Text section below:

Yet, despite having water systems installed in their homes, many community members in Mji Mwema, a street in Dodoma region, still prefer to use dirty water from local wells and ponds. Since these systems are fed by local saltwater, they are not suitable for washing laundry or drinking from.

The local government and other stakeholders are trying to improve citizens' access to clean water and basic sanitation facilities, but problems like this are difficult to overcome. To improve water quality in these communities, we need to study the nature of the area (water type) before installing any water systems. At the same time, local wells and ponds should also be protected so that they can provide water that's clean and safe for human use.

Education is another important part of this issue: The government of Tanzania is behind an ongoing national campaign called "Nyumba ni Choo" that, since its start in early 2017, has helped a lot of Tanzanians understand the importance of having improved latrines, using clean water for drinking, and keeping up with hygiene practices such as hand-washing.

How to help.

I want to remind everyone who is reading this piece that water is a human right.

Yet there are still millions of people in the world who do not have access to clean and safe water, and it's our time to amplify our voices and demand that this changes.

If you're looking to get involved, there are organizations in Dodoma that could use your support, such as Tanzania Life Project, Plan International under their project called UMATA, and most recently, the youth-led sanitation project Raleigh Tanzania.

End of Text section.
Recorded data below:

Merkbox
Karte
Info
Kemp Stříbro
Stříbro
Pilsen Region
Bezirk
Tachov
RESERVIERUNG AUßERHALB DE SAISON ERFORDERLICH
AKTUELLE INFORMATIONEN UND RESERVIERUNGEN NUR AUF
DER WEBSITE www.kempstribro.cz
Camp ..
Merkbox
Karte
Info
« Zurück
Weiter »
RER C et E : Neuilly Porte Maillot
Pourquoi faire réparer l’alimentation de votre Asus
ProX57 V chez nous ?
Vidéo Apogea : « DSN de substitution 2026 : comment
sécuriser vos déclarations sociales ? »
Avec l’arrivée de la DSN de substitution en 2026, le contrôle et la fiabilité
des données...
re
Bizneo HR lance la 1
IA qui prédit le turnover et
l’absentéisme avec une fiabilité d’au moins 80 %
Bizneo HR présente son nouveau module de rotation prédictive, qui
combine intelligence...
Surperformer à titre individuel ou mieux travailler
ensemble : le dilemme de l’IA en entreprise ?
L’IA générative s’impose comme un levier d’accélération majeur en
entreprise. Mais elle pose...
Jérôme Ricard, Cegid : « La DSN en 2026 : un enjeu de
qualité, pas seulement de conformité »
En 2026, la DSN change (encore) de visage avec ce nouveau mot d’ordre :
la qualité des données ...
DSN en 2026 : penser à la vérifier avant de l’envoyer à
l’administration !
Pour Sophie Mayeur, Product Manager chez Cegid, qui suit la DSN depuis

End of Recorded data.
Recorded data below:

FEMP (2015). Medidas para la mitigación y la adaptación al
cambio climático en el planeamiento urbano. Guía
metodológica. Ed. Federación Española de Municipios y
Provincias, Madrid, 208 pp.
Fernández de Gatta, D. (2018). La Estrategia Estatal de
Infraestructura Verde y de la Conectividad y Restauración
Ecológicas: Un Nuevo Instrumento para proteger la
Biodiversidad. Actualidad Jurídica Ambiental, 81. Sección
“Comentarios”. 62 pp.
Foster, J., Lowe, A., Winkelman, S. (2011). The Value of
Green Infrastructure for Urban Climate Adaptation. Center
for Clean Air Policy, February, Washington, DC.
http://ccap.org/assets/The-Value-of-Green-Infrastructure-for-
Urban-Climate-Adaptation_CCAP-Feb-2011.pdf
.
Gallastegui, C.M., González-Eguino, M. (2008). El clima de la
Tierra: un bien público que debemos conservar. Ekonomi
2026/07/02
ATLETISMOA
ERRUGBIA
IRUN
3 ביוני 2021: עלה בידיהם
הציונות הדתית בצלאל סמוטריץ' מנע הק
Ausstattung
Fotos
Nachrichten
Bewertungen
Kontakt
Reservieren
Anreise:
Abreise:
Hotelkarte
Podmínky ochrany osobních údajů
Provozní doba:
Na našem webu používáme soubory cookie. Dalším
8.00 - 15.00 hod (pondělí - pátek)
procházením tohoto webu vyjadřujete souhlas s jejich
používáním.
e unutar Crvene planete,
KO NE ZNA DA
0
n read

End of Recorded data.
Recorded data below:

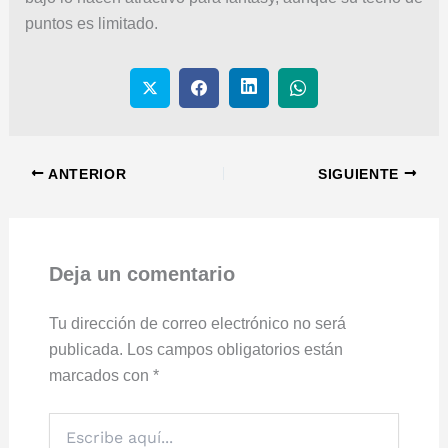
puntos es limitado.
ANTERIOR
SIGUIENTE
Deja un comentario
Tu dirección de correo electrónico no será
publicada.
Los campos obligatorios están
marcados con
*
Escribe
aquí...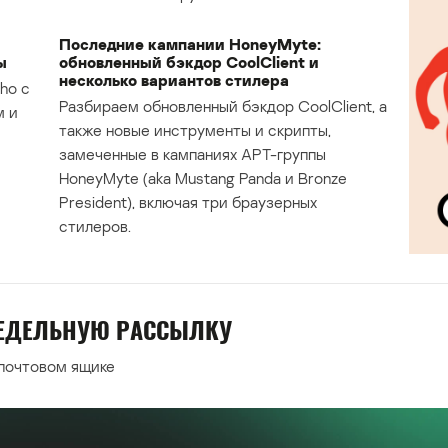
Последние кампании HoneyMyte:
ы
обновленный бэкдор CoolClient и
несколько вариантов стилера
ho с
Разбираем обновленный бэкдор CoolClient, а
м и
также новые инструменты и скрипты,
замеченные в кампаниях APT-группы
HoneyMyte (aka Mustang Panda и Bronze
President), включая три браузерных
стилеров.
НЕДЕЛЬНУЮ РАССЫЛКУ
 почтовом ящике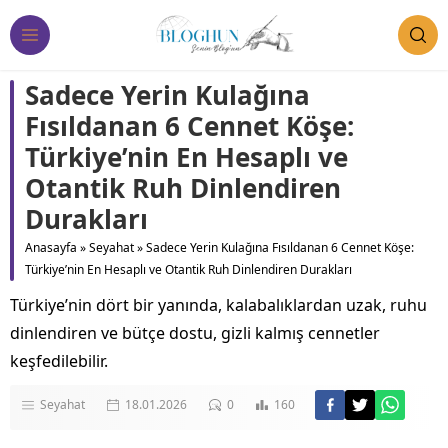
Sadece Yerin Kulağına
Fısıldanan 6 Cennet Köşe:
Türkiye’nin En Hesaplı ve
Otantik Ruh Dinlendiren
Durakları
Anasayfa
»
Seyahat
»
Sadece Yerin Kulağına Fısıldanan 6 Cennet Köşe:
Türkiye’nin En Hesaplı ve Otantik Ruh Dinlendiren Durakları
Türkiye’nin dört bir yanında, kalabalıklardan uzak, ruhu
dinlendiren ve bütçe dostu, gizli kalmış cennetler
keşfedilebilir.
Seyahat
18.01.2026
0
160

End of Recorded data.

[Exercise instructions]:
a) According to the text on clean water in Dodoma, why are the home water systems in Mji Mwema unsuitable for washing laundry or drinking?
b) Update the stretch of the text on clean water in Dodoma from "Education is another" through "How to help." by putting "initiative" in place of "campaign".
None of the data is needed here.

[Results of the tasks]:
a) They are fed by local saltwater.

b)
Education is another important part of this issue: The government of Tanzania is behind an ongoing national initiative called "Nyumba ni Choo" that, since its start in early 2017, has helped a lot of Tanzanians understand the importance of having improved latrines, using clean water for drinking, and keeping up with hygiene practices such as hand-washing.

How to help.